▶ [What is needed] The answer is an exact repeat of the entries below, with the pictures omitted.
=-=-=-=-=
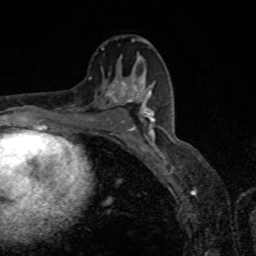
Breast MRI, one axial slice. Position 48 of 80 along the scan axis. Cropped to one breast. Dynamic contrast-enhanced series, time point 2 of 8 at this slice position (early post-contrast). 1.5 T. TE 4.2 ms, TR 7 ms. 2 mm slice thickness. 256 × 256 image matrix, field of view 155 × 155 mm. Female patient.
Annotated regions visible in this slice (semi-automatic segmentation, software-assisted and operator-edited):
- enhancing-tissue mask used for the functional tumour volume (all voxels passing the contrast-enhancement thresholds inside the analysis volume; usually the tumour): bounding box (x1, y1, x2, y2) in pixels: (118, 87, 155, 151)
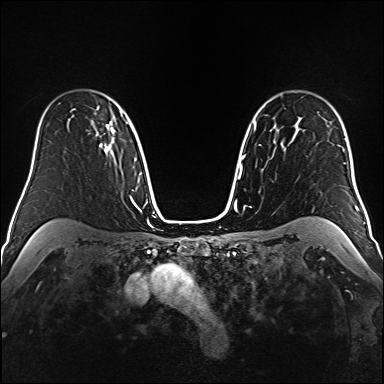
Breast MRI (dynamic contrast-enhanced), one axial slice; position 116 of 160 along the scan axis; dynamic contrast-enhanced series, time point 2 of 6 at this slice position (early post-contrast); 1.5 T; TE 2.3 ms, TR 5.2 ms; 384 × 384 image matrix. Female patient.
Outlined on this slice (semi-automatically segmented with operator editing):
- enhancing-tissue mask used for the functional tumour volume (all voxels passing the contrast-enhancement thresholds inside the analysis volume; usually the tumour): bounding box [x1, y1, x2, y2] px = [91, 121, 114, 153]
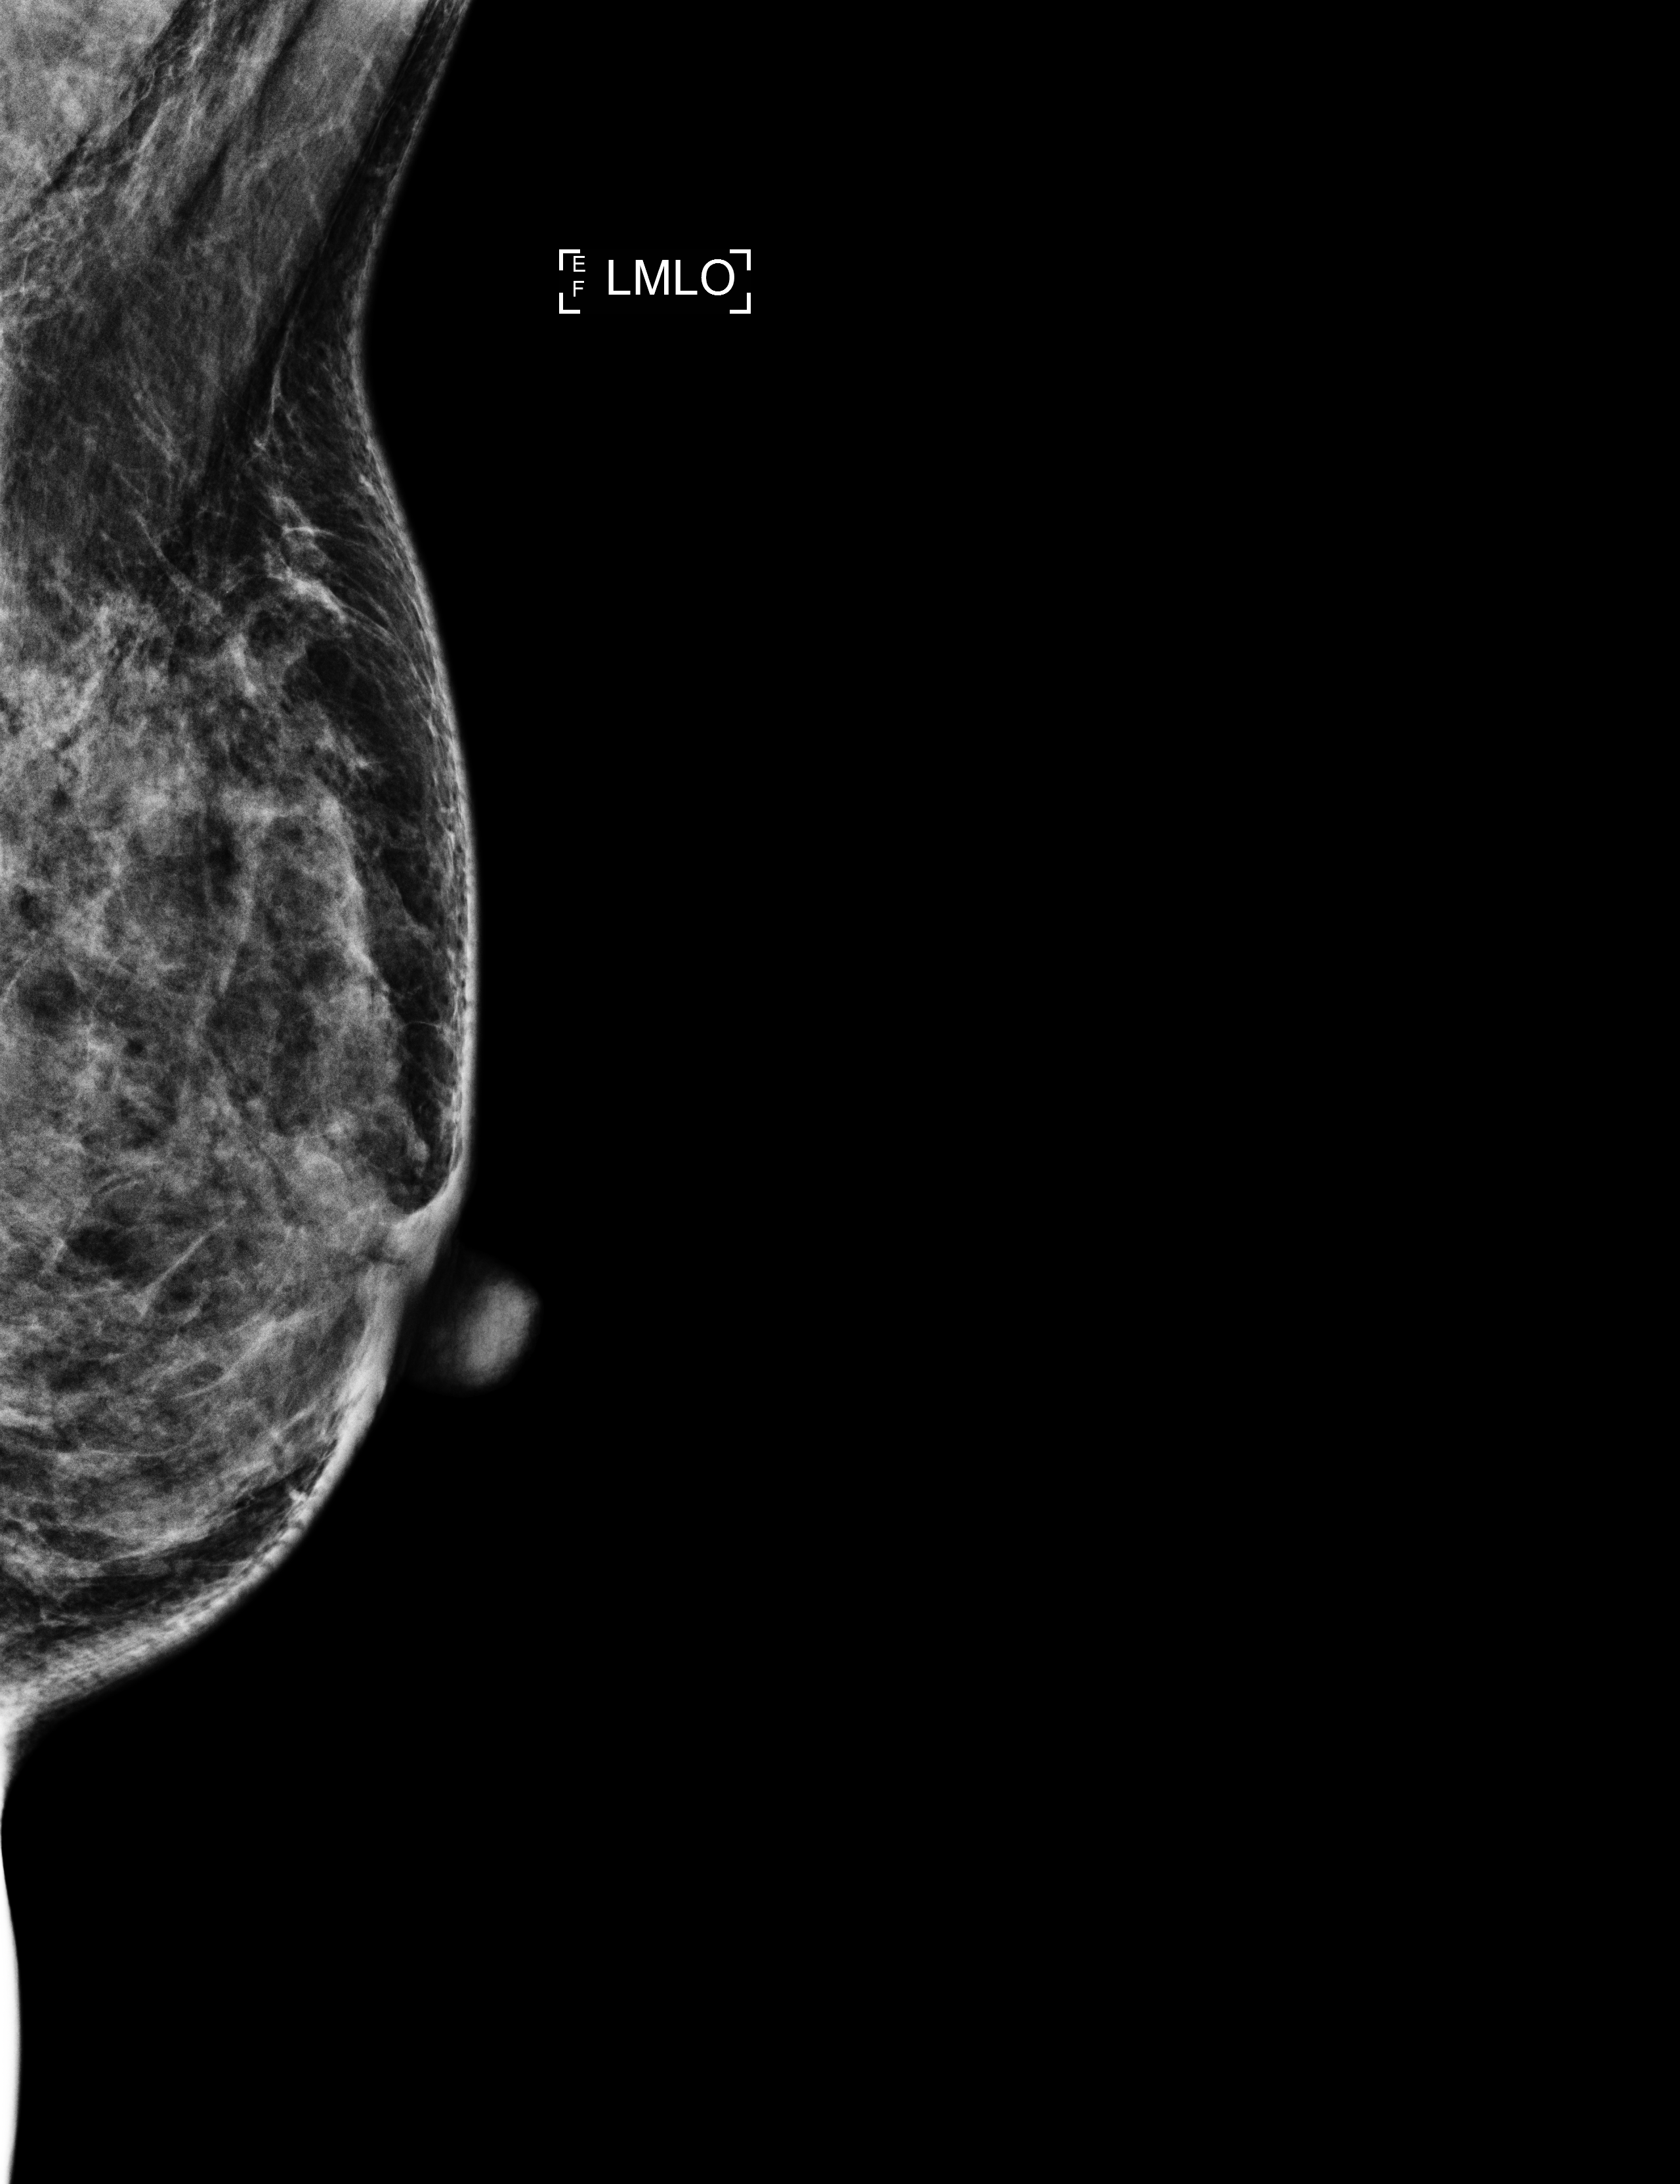
Annual screening mammography examination, compressed breast thickness 35 mm. Patient aged 59 years (female).
Image type: full-field digital mammogram. Breast: left. Projection: medio-lateral oblique projection.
=-=-=-=-=
▶ [Answer to this task]
Breast MRI, one axial slice. Position 48 of 80 along the scan axis. Cropped to one breast. Dynamic contrast-enhanced series, time point 2 of 8 at this slice position (early post-contrast). 1.5 T. TE 4.2 ms, TR 7 ms. 2 mm slice thickness. 256 × 256 image matrix, field of view 155 × 155 mm. Female patient.
Annotated regions visible in this slice (semi-automatic segmentation, software-assisted and operator-edited):
- enhancing-tissue mask used for the functional tumour volume (all voxels passing the contrast-enhancement thresholds inside the analysis volume; usually the tumour): bounding box (x1, y1, x2, y2) in pixels: (118, 87, 155, 151)
Breast MRI (dynamic contrast-enhanced), one axial slice; position 116 of 160 along the scan axis; dynamic contrast-enhanced series, time point 2 of 6 at this slice position (early post-contrast); 1.5 T; TE 2.3 ms, TR 5.2 ms; 384 × 384 image matrix. Female patient.
Outlined on this slice (semi-automatically segmented with operator editing):
- enhancing-tissue mask used for the functional tumour volume (all voxels passing the contrast-enhancement thresholds inside the analysis volume; usually the tumour): bounding box [x1, y1, x2, y2] px = [91, 121, 114, 153]
Annual screening mammography examination, compressed breast thickness 35 mm. Patient aged 59 years (female).
Image type: full-field digital mammogram. Breast: left. Projection: medio-lateral oblique projection.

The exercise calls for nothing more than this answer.